Sparse Local Patch Transformer for Robust Face Alignment and Landmarks Inherent Relation Learning[CVPR2022]
paper: https://openaccess.thecvf.com/content/CVPR2022/papers/Xia_Sparse_Local_Patch_Transformer_for_Robust_Face_Alignment_and_Landmarks_CVPR_2022_paper.pdf
code: https://github.com/Jiahao-UTS/SLPT-master
动机
目前人脸对齐的方法已经取得很好的精度,但是大姿态、重度遮挡、光照变化的情况仍不能够被很好的处理。人脸的面部具有一个regular structure(规则结构),也就是面部地标之间的内在关系,这在人脸对齐中起着重要的作用。虽然近年来热力图回归方法占据了人脸对齐区域的主导地位,但是基于热力图的方法有两点缺陷(原文+自己总结):
- 热力图回归的方式由于是单独回归每张关键点的热力图,所以在预测时缺失了关键点之间的内在关系;
- 从热力图到关键点坐标值是往往采取argmax来获取热力图中最大峰值坐标,由于这一步是不可微的,就不可避免的会引入量化误差。
坐标回归的方法具有学习关键点内在关系的固有潜力,因为最后一步在预测时往往是将全局特征输入至一个全连接层,然后对所有的关键点同时预测,这样可以考虑到关键点之间的内在关系。但是作者认为学习潜在关系应该与局部特征一起学习,但是目前回归的方法是直接将全局特征输入至全连接层中来预测关键点,这样就损失了局部外貌信息。

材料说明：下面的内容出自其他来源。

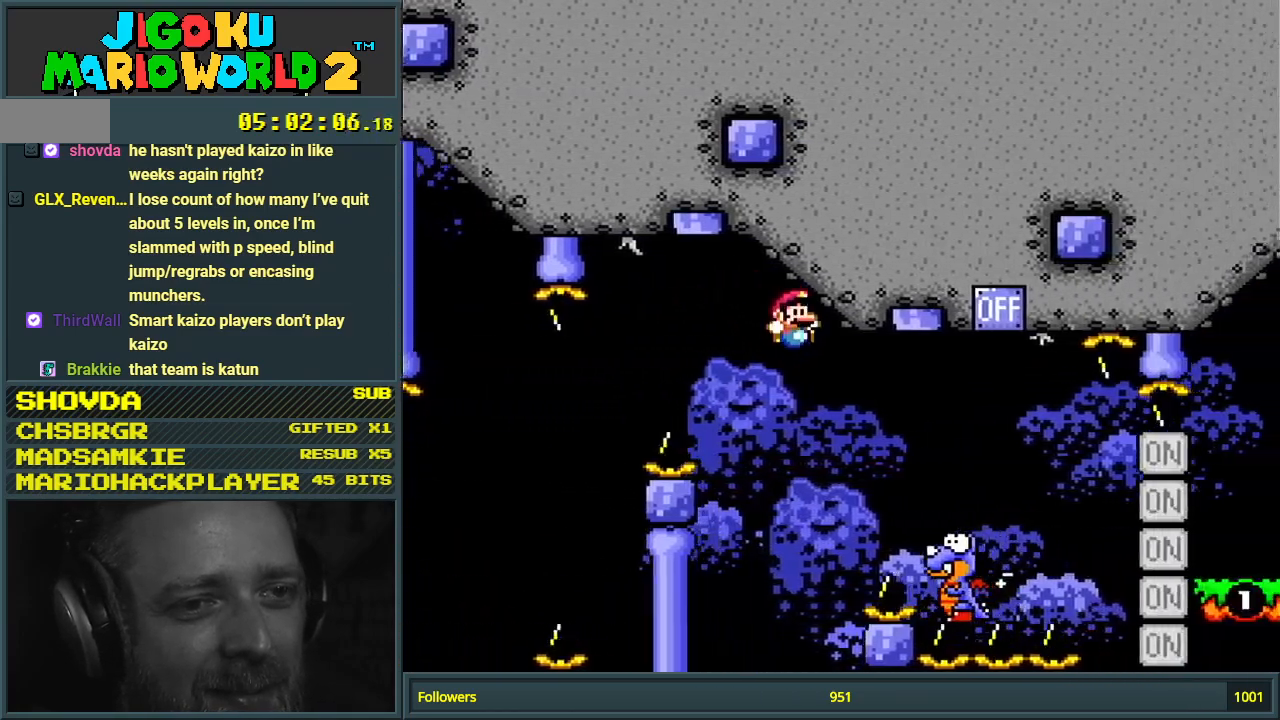
{"buttons": ["B", "Y", "DPAD_LEFT"], "events": [[83, "B", "down"], [250, "DPAD_RIGHT", "up"], [383, "DPAD_LEFT", "down"]]}
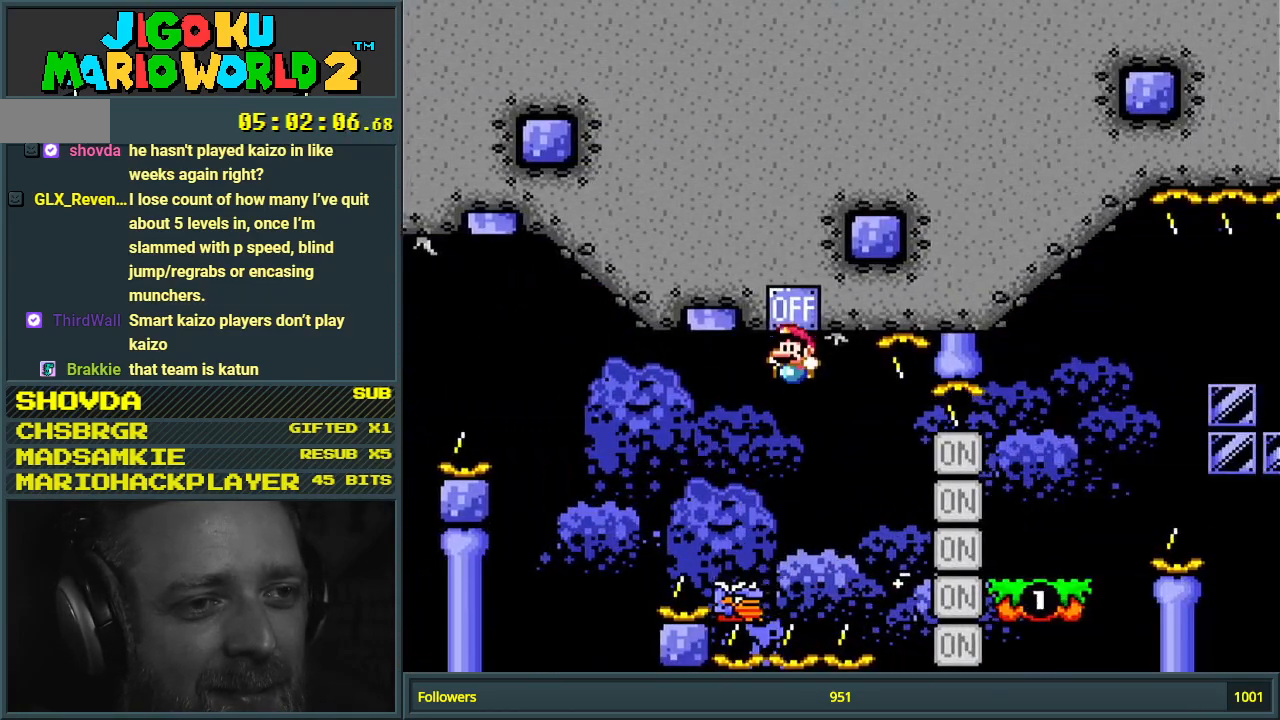
{"buttons": ["Y", "DPAD_RIGHT"], "events": [[100, "DPAD_LEFT", "up"], [167, "DPAD_RIGHT", "down"], [333, "B", "up"]]}
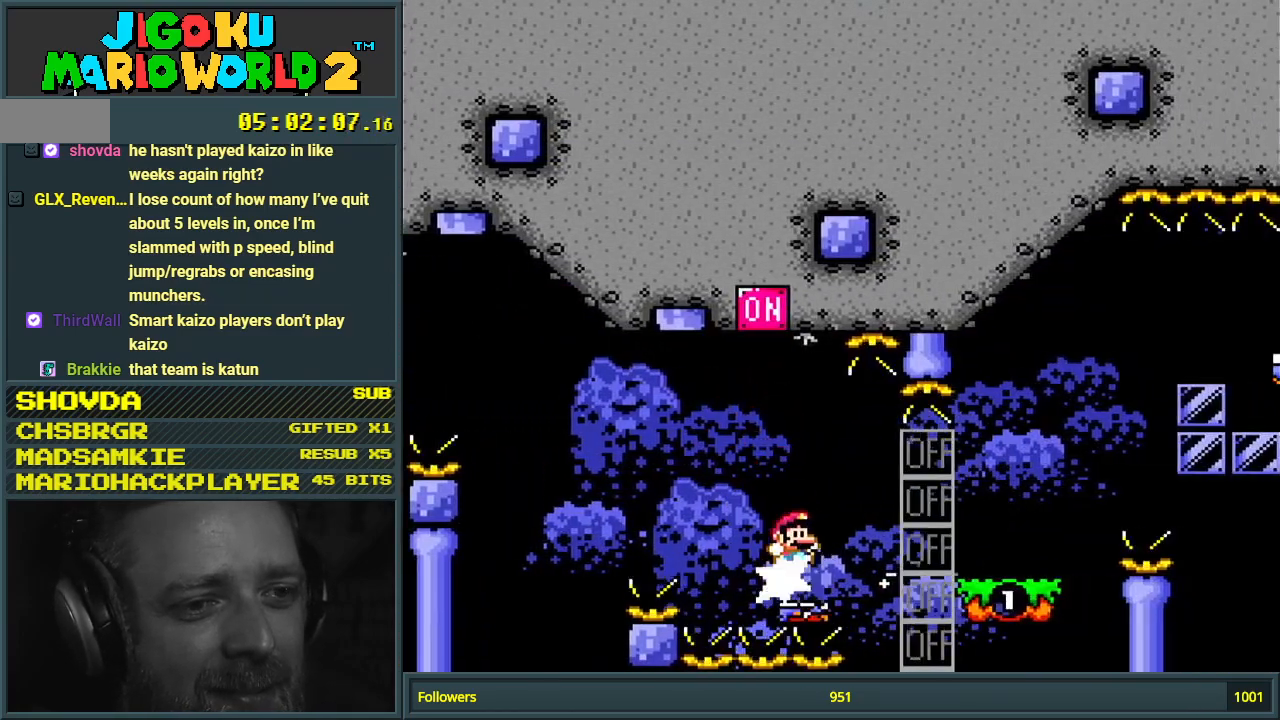
{"buttons": ["B", "Y", "DPAD_RIGHT"], "events": [[17, "B", "down"], [283, "B", "up"], [467, "B", "down"]]}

因此这篇文章提出了Sparse Local Patch Transformer (SLPT)方法来学习关键点之间的内在关系。此外,本文的网络还引入了一个从粗到细的框架与SLPT相结合,使初始地标利用动态调整大小的局部patch的细粒度特征逐渐收敛到目标面部地标。
总体框架
本文的模型框架如下,是一个从粗到细的过程,在模型代码中分成了三个阶段。首先使用HRNet预训练模型作为backbone提取图像特征,然后在每一个阶段将上一个阶段预测到的landmark作为输入(充当一个先验,在最开始阶段使用的是一个标准正面landmark坐标),将上一个阶段预测的landmark在feature map中提取出局部的patch,然后通过一个卷积层生成每个landmark的特征表示,在每一个阶段模型的Transformer的输出都是关键点在相应的local patch中的坐标,与原先的anchor坐标相加后,即得到了该阶段预测的landmark坐标。
模型的主要代码如下所示,添加了部分注释:
class Sparse_alignment_network(nn.Module):
def __init__(self, num_point, d_model, trainable,
return_interm_layers, dilation, nhead, feedforward_dim,
initial_path, cfg):
super(Sparse_alignment_network, self).__init__()

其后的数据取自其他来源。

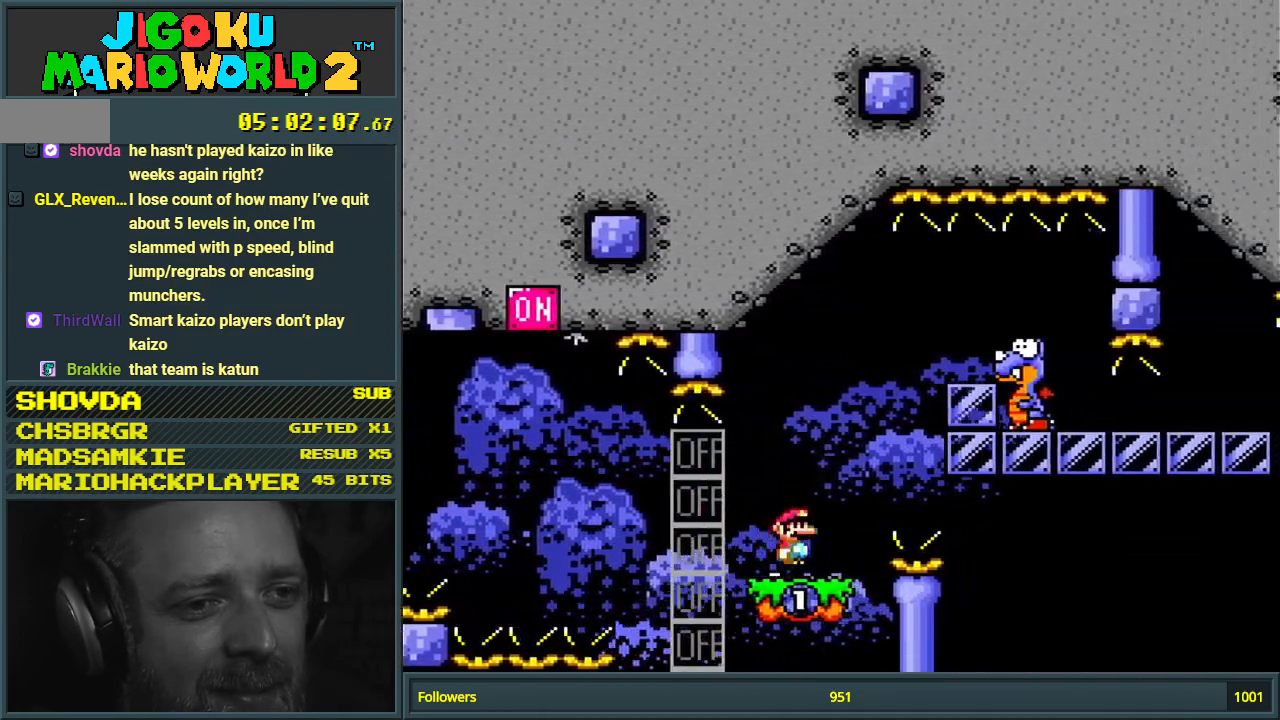
{"buttons": ["Y", "DPAD_LEFT"], "events": [[267, "DPAD_RIGHT", "up"], [333, "B", "up"], [417, "DPAD_LEFT", "down"]]}
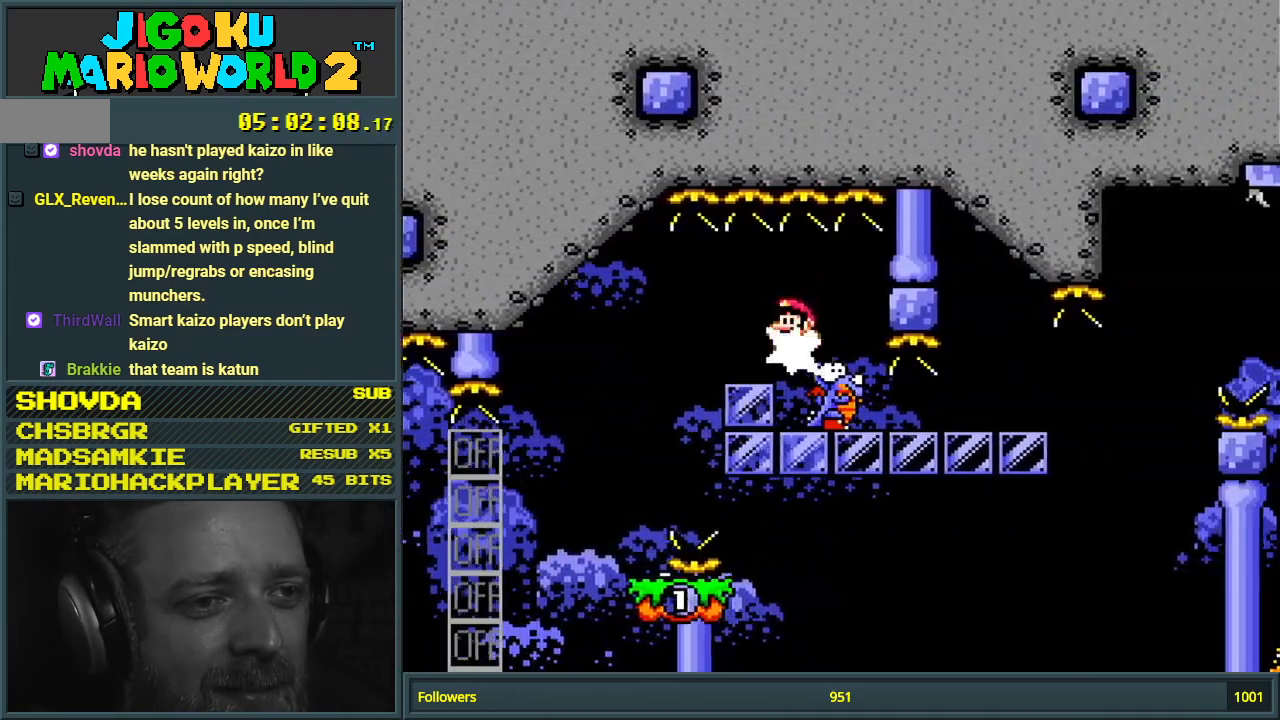
{"buttons": ["Y", "DPAD_RIGHT"], "events": [[217, "DPAD_LEFT", "up"], [300, "DPAD_RIGHT", "down"]]}
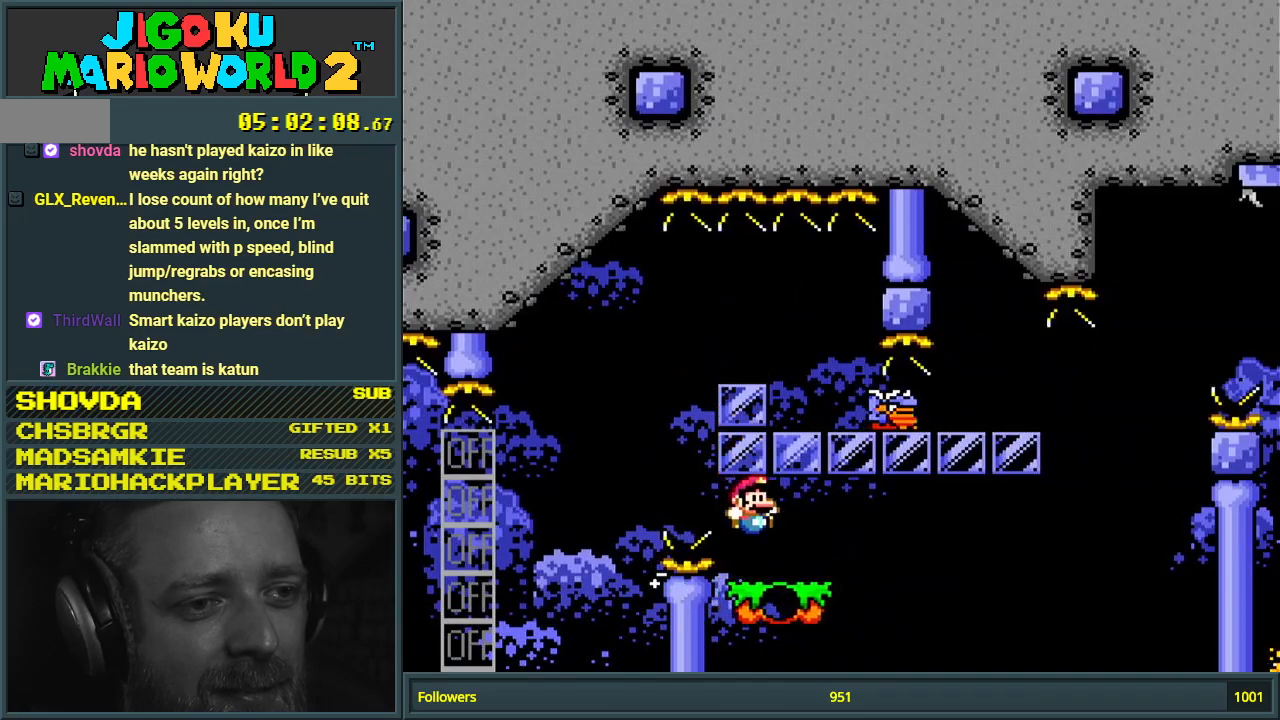
{"buttons": ["B", "Y", "DPAD_RIGHT"], "events": [[267, "B", "down"]]}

self.num_point = num_point
self.d_model = d_model
self.trainable = trainable
self.return_interm_layers = return_interm_layers
self.dilation = dilation
self.nhead = nhead
self.feedforward_dim = feedforward_dim
self.initial_path = initial_path
self.Sample_num = cfg.MODEL.SAMPLE_NUM
# self.initial_points是标准正面的98点坐标, (98,2)
self.initial_points = torch.from_numpy(np.load(initial_path)['init_face'] / 256.0).view(1, num_point, 2).float()

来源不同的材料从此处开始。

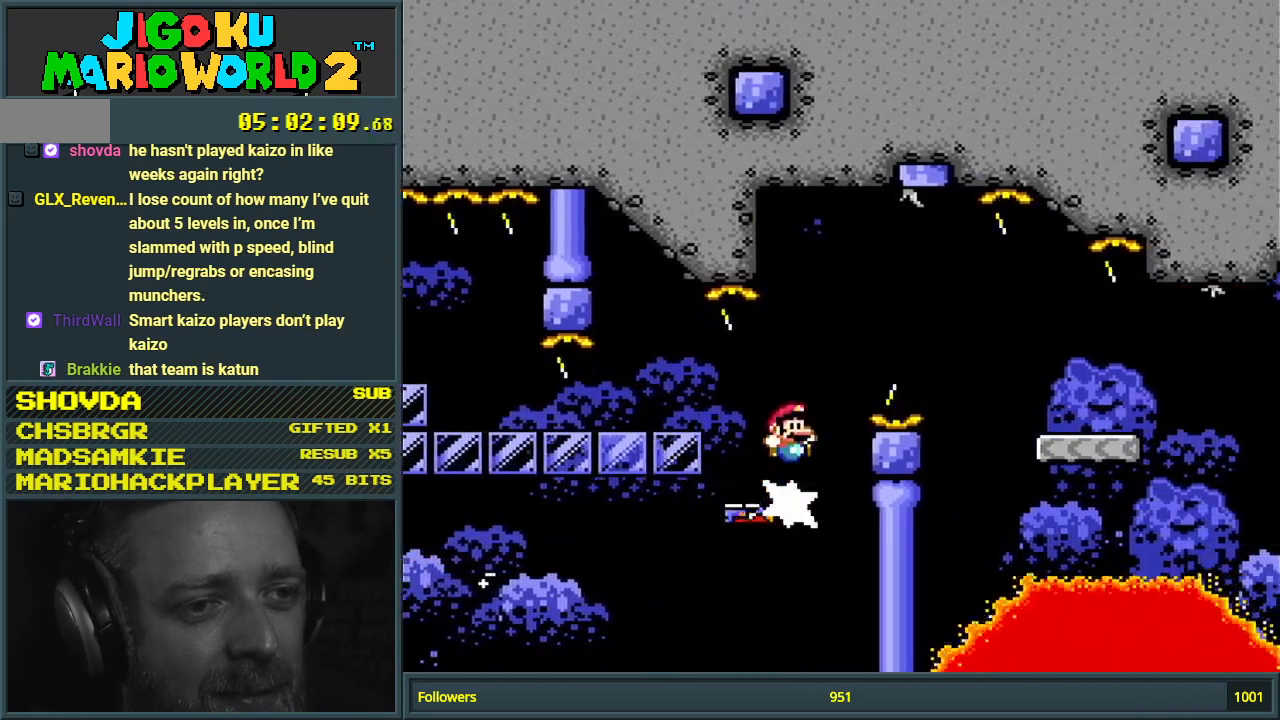
{"buttons": ["B", "Y", "DPAD_RIGHT"], "events": [[250, "B", "up"], [283, "B", "down"]]}
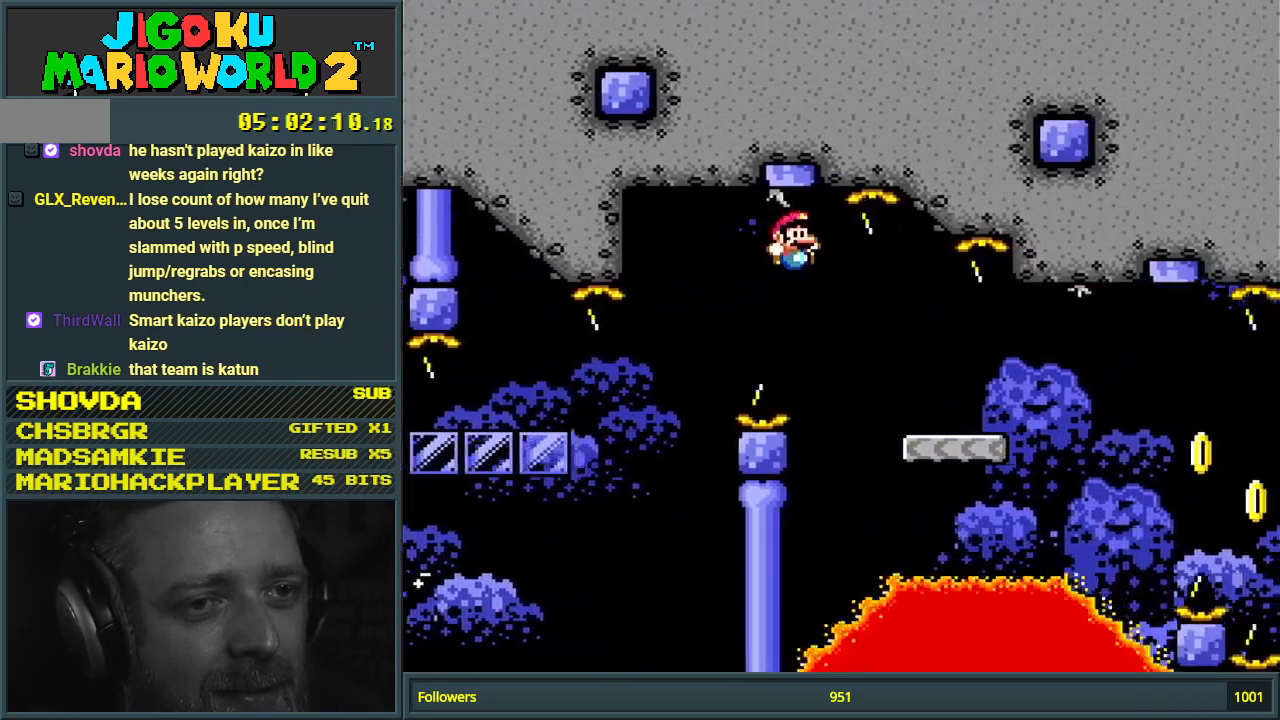
{"buttons": ["Y"], "events": [[133, "DPAD_RIGHT", "up"], [200, "DPAD_LEFT", "down"], [233, "B", "up"], [350, "DPAD_LEFT", "up"]]}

self.initial_points.requires_grad = False
# ROI_creator 生成ROI
self.ROI_1 = get_roi(self.Sample_num, 8.0, 64)
self.ROI_2 = get_roi(self.Sample_num, 4.0, 64)
self.ROI_3 = get_roi(self.Sample_num, 2.0, 64)
self.interpolation = interpolation_layer()
# feature_extractor
self.feature_extractor = nn.Conv2d(d_model, d_model, kernel_size=self.Sample_num, bias=False)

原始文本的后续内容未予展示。